» **Given passage**
The first two disciples, to the question with which Jesus asks them, seem to respond in a banal way: "Rabbi, where are you staying?", "Come and see". The evangelist then narrates: “So they went and saw where he was staying and they stayed with him that day” (John 1,38-39). There is all the theological wisdom of John in these few lines. To know who Jesus is, we need to understand where he lives. At the end of the Gospel we will understand his home and his relationship with the Father; that is the place from where he comes and to which he returns, the house in which he lives, to lead us there too. Jesus came to this abode to prepare a place for us, so that we too can be where he is. The communion with the Father, which he lives in the Spirit, he also gives to us. He even builds it in us. “If anyone loves me, he will keep my word, and my Father will love him, and we will come to him and make our home with him” (Jn 14,23).

» **Source data**
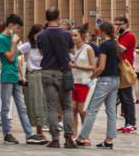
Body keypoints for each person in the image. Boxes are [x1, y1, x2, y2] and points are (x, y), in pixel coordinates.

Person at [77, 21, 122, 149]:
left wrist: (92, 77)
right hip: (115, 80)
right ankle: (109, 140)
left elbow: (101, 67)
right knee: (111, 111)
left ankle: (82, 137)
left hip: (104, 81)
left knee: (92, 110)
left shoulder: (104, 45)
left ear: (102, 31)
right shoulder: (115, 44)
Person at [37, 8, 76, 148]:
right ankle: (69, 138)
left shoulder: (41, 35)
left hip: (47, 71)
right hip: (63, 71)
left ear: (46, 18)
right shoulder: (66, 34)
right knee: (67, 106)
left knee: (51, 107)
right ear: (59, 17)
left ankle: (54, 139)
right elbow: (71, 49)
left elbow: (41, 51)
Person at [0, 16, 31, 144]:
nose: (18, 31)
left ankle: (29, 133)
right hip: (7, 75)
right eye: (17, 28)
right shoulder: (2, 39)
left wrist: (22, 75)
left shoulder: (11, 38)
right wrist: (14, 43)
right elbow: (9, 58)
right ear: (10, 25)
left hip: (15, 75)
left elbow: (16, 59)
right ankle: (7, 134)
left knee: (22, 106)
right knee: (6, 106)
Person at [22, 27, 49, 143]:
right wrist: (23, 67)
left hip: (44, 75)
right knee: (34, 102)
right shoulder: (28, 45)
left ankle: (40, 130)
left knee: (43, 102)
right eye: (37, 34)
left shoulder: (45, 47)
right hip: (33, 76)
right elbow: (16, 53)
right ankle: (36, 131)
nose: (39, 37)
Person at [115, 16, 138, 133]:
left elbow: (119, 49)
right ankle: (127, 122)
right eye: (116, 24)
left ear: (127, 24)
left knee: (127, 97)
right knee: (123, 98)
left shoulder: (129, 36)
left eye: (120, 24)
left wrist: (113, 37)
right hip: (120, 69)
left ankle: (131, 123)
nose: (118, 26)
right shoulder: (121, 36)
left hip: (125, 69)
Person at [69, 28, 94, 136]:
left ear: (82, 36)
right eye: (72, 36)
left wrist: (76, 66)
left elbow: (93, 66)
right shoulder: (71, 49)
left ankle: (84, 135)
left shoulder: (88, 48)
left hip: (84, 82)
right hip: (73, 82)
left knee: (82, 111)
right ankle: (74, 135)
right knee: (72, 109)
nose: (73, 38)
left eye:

» **List of tasks**
1/ Answer these from the passage about Jesus's dwelling:
(a) What do the first two disciples ask Jesus?
(b) What does the passage say we need to understand in order to know who Jesus is?
(c) Besides giving us his communion with the Father, what else does Jesus do with it?
2/ Please carry on the passage about Jesus's dwelling from the point where it stops.
The material was drawn from a different source than the passage about Jesus's dwelling.

» **Expected results**
1/
(a) "Rabbi, where are you staying?"
(b) Where he lives.
(c) He builds it in us.

2/
In the ancient liturgy, the celebration of Christmas was followed by three stories of manifestation (epiphanies) of Jesus: the revelation to the Magi, the baptism near the Jordan, the wedding at Cana. The liturgy born from Vatican II preserves this succession only in one of the three years of the liturgical cycle (year C). In this Year B of the Ordinary Time, the story of Cana is replaced by this other Johannine passage, with the call of the first disciples. The suggestion that the liturgy offers us is therefore to read this text more in its epiphanic perspective than in its vocation/follow after me. This too is an epiphany of the Lord!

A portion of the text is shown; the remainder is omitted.